Work task:
Below this line is a set of entries; quote exactly the lines from the line that contains "10 302 25.08" to the line that contains "149 485 4.97", both lines included.
=== Records for processing ===
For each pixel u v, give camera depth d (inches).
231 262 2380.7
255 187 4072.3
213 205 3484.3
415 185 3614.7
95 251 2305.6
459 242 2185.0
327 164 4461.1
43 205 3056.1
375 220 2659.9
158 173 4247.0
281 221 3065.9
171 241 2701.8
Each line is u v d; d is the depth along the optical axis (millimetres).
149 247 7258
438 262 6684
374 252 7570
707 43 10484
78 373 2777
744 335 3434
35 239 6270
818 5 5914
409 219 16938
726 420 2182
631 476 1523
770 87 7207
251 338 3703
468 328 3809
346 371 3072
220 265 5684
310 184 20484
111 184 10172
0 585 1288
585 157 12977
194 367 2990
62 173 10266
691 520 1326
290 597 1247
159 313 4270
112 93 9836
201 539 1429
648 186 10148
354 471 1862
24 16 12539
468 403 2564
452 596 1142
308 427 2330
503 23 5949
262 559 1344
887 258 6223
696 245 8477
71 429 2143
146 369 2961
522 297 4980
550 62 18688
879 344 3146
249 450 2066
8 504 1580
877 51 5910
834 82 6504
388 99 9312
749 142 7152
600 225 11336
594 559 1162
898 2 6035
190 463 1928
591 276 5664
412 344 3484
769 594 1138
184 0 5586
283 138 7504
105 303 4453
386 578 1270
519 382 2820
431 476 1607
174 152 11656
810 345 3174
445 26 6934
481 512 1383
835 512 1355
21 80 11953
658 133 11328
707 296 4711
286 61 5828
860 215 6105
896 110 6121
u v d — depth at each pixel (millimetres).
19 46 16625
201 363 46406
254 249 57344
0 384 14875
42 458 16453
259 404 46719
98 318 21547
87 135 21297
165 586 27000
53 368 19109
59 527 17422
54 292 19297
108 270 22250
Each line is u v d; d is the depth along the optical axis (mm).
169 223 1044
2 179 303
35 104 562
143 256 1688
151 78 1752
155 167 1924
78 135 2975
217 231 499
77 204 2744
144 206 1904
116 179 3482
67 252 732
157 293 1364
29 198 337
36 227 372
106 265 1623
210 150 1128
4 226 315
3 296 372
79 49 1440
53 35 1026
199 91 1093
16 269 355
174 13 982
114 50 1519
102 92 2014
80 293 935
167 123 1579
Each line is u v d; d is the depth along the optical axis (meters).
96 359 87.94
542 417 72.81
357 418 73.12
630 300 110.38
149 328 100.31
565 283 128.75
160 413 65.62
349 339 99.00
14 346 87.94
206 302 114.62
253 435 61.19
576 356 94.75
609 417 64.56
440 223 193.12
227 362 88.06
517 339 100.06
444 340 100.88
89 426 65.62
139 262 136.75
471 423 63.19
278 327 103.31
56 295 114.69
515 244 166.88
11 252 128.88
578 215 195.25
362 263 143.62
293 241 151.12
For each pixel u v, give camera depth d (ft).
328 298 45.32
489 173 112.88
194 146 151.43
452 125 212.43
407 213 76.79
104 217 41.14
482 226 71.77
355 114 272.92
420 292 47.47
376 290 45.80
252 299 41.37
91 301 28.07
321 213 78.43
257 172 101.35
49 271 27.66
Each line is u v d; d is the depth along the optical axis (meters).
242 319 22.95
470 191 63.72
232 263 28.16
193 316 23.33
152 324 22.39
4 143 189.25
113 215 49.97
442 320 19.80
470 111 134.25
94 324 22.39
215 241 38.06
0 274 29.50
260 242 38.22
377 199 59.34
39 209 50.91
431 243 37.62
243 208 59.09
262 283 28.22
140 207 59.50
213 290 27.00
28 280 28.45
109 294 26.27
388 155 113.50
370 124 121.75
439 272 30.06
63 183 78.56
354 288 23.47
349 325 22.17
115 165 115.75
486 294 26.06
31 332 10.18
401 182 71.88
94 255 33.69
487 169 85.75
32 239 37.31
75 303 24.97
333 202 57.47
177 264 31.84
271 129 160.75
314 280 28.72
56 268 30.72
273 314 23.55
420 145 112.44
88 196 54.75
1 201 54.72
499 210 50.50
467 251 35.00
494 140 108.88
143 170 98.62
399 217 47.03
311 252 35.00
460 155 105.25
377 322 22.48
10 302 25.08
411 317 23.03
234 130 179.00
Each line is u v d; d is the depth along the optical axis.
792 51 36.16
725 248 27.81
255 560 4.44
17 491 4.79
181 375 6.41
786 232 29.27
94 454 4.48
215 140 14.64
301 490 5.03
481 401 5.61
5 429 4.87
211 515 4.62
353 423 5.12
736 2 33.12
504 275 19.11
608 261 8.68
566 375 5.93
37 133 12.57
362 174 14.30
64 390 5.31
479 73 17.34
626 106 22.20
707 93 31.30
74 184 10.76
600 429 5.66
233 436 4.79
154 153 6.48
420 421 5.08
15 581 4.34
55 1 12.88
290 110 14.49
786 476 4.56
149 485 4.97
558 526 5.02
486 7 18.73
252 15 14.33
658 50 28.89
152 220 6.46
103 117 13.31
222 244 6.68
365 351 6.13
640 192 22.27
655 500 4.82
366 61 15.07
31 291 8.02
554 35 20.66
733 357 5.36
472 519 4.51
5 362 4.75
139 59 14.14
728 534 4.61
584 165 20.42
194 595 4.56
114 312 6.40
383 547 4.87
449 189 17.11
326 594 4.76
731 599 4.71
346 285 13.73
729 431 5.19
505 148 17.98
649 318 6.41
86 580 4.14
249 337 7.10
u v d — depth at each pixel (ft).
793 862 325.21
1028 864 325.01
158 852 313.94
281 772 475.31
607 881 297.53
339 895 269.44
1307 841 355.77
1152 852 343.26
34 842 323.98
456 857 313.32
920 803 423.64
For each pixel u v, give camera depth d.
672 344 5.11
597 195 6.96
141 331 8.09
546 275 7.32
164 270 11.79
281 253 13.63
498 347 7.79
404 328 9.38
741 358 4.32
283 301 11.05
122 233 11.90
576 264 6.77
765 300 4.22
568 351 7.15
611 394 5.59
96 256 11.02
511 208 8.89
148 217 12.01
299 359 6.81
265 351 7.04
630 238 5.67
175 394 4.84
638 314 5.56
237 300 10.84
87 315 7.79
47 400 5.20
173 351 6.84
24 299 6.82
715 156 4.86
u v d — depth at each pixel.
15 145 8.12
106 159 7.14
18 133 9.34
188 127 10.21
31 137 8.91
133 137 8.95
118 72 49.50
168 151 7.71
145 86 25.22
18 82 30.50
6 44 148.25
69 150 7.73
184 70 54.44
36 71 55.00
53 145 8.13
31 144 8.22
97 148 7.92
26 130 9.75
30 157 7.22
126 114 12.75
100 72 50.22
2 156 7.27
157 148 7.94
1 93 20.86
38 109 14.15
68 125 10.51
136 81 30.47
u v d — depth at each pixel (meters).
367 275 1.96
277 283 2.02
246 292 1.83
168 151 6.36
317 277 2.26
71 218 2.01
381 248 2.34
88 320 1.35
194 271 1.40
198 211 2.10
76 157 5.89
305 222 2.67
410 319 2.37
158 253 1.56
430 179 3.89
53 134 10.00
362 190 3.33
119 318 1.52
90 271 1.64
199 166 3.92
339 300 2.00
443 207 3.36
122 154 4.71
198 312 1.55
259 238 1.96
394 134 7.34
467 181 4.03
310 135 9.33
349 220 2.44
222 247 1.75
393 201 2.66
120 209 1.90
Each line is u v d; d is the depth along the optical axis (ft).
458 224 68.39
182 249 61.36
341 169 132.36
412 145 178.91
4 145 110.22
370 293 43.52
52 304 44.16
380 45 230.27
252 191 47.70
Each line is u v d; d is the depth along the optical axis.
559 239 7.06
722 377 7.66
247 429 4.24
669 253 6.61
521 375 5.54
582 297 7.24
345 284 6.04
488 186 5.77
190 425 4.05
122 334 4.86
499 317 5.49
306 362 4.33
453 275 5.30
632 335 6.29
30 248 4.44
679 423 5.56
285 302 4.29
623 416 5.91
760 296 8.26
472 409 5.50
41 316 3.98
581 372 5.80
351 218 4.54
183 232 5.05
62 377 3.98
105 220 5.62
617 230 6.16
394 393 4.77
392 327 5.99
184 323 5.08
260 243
===
Exercise result:
10 302 25.08
411 317 23.03
234 130 179.00
Each line is u v d; d is the depth along the optical axis.
792 51 36.16
725 248 27.81
255 560 4.44
17 491 4.79
181 375 6.41
786 232 29.27
94 454 4.48
215 140 14.64
301 490 5.03
481 401 5.61
5 429 4.87
211 515 4.62
353 423 5.12
736 2 33.12
504 275 19.11
608 261 8.68
566 375 5.93
37 133 12.57
362 174 14.30
64 390 5.31
479 73 17.34
626 106 22.20
707 93 31.30
74 184 10.76
600 429 5.66
233 436 4.79
154 153 6.48
420 421 5.08
15 581 4.34
55 1 12.88
290 110 14.49
786 476 4.56
149 485 4.97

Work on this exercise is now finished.